The oscilloscope traces: - Clock: Square wave from the clock generator. - D input: User-toggled or signal-generated data. - Q output: Reflects D when clock is high; freezes at the last value when clock falls.
Key timing features visible: - During clock-high: Q follows D with small propagation delay. - At clock falling edge: Q captures D's current value and holds it. - During clock-low: D may change but Q stays frozen. - At clock rising edge: Q immediately starts following D again.
This is the defining latch behaviour: level-sensitive transparency. Compare to a flip-flop whose Q only changes on a single clock edge per cycle, regardless of D activity during the rest of the cycle.
Using an oscilloscope to study sequential timing is exactly how engineers debug real circuits. Scope traces reveal setup/hold violations, glitches, and clock-domain mismatches that static analysis can miss.
Try It Step-by-Step
Set the inputs in the embed above, then read what should happen and confirm.
- 1CLK = running D = 0 → 1Expected:
Q traces D during high clock; freezes during low clockWhat you'll see: Watch the scope: every time the clock rises, Q starts following D. Every time the clock falls, Q freezes at the current value. - 2CLK = running D = toggle rapidlyExpected:
Q toggles only during clock-high windowsWhat you'll see: Toggle D faster than the clock — the scope shows Q tracking only inside clock-high windows. Outside, Q is flat. - 3CLK = running D = static 0Expected:
Q = 0 across the whole traceWhat you'll see: Static D, the latch reflects it. Q is 0 the whole time, regardless of clock. Latch behaviour reduces to a wire when D doesn't change. - 4CLK = stopped low D = 1 → 0 → 1Expected:
Q frozen at last captured valueWhat you'll see: Stop the clock low. Toggle D — Q ignores everything. The latch is fully closed. Re-start the clock to resume capturing.
Components Used
Real-World Applications
Lab debugging of sequential circuits. Real oscilloscopes (or logic analyzers) are essential for diagnosing latch/flip-flop timing issues — too-narrow setup margin, runt clock pulses, etc.

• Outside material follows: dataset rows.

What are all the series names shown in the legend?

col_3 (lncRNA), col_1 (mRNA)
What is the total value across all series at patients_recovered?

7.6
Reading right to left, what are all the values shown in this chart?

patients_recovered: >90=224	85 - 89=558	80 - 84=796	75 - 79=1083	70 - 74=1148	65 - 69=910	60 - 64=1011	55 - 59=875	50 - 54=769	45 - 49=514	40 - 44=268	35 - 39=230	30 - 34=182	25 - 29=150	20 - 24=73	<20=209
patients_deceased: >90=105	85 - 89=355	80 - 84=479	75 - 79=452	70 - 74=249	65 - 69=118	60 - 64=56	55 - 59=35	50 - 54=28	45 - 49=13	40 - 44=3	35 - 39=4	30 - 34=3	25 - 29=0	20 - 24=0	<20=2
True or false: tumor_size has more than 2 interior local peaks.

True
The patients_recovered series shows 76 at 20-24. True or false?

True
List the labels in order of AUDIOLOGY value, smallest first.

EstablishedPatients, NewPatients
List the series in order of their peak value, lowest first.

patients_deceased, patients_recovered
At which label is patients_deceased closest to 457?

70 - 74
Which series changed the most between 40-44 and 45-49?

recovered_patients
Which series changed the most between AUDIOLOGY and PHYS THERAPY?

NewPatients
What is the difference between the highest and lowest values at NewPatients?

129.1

Pre-silicon timing verification. SPICE and waveform-based simulators show exactly the kind of trace this circuit displays — used to verify timing closure before tape-out.
Educational tool. Students learning sequential logic benefit enormously from seeing waveforms, not just truth tables. Behaviour over time is the essence of sequential logic.
ATE pattern verification. Automated test equipment captures device output waveforms and compares them against expected patterns — same waveform-comparison principle.
Bus protocol decoding. Logic analyzers attach to multi-bit buses and display traces of each line over time, with protocol decoders mapping waveforms to bus transactions.